Pengadilan Negeri (PN) Niaga Semarang memutuskan bahwa pailit Sritex melalui putusan dengan nomor perkara 2/Pdt.Sus-Homologasi/2024/PN Niaga Smg.
Direktur Jenderal Pembinaan Hubungan Industrial dan Jaminan Sosial Tenaga Kerja (PHI dan Jamsos) Kemnaker, Indah Anggoro Putri mengeluarkan pernyataan lengkap mengenai Sritex pailit. Berikut isinya:
1. Kemnaker meminta kepada PT Sritex dan anak-anak perusahaannya yang telah dinyatakan pailit oleh Pengadilan Niaga agar tidak terburu-buru melakukan PHK kepada pekerja nya, sampai dengan adanya putusan yang inkrah atau dari MA.
2. Kemnaker meminta kepada PT Sritex dan anak-anak perusahaannya untuk tetap membayarkan hak-hak pekerja terutama gaji/upah.
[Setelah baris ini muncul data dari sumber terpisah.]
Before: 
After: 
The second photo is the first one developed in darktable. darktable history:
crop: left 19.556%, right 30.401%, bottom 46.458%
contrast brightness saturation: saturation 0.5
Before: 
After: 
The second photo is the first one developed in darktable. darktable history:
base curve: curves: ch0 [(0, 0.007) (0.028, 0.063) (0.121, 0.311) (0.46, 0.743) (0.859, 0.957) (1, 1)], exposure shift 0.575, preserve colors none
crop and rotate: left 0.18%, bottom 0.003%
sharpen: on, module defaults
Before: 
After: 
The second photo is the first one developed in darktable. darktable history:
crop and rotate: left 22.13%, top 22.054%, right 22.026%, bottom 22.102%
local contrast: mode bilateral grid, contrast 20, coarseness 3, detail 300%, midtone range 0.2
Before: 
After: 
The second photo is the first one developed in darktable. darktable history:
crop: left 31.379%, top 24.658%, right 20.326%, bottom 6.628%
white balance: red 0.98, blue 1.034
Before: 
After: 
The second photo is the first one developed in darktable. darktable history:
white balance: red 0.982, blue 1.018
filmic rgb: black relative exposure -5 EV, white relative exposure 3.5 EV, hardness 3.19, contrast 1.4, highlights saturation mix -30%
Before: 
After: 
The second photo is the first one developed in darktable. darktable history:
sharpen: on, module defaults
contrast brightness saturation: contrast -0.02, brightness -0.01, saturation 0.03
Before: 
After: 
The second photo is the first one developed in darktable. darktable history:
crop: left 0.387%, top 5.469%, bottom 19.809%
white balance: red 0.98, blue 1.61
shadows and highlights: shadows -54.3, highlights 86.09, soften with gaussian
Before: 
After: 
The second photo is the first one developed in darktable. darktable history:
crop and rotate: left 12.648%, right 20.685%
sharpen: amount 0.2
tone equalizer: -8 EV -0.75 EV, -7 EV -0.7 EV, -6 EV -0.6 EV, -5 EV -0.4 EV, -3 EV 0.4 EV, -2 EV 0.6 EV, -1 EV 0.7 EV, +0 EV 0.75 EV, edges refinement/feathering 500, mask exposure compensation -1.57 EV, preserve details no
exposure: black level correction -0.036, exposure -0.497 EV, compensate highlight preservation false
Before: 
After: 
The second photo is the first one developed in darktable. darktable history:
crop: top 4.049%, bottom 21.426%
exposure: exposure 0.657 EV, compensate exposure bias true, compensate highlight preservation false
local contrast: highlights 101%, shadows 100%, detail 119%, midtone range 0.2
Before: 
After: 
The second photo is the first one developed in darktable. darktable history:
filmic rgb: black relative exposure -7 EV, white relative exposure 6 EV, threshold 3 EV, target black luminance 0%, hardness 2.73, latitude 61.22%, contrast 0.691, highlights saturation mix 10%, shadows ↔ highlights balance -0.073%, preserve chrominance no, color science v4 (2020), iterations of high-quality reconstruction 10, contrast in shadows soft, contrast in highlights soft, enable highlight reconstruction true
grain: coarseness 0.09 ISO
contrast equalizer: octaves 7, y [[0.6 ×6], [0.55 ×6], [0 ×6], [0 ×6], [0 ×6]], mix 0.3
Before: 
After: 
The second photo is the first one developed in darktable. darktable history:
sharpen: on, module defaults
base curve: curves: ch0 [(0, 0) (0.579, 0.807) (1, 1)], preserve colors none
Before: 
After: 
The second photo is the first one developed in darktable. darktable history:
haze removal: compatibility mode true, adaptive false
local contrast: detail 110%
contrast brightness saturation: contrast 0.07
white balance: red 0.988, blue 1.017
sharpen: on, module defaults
3. Kemnaker meminta agar semua pihak yaitu manajemen dan SP (Serikat Pekerja) di perusahaan untuk tetap tenang dan menjaga kondusifitas perusahaan, serta segera menentukan langkah-langkah strategis dan solutif untuk kedua belah pihak. Utamakan dialog yang konstruktif, produktif dan solutif.
Diketahui, berdasarkan Putusan Homologasi tanggal 25 Januari 2022, dijelaskan bahwa Sritex, PT Sinar Pantja Djaja, PT Bitratex Industries, dan PT Primayudha Mandirijaya sudah lalai dalam memenuhi kewajiban pembayarannya kepada PT Indo Bharat Rayon, sebagai pemohon.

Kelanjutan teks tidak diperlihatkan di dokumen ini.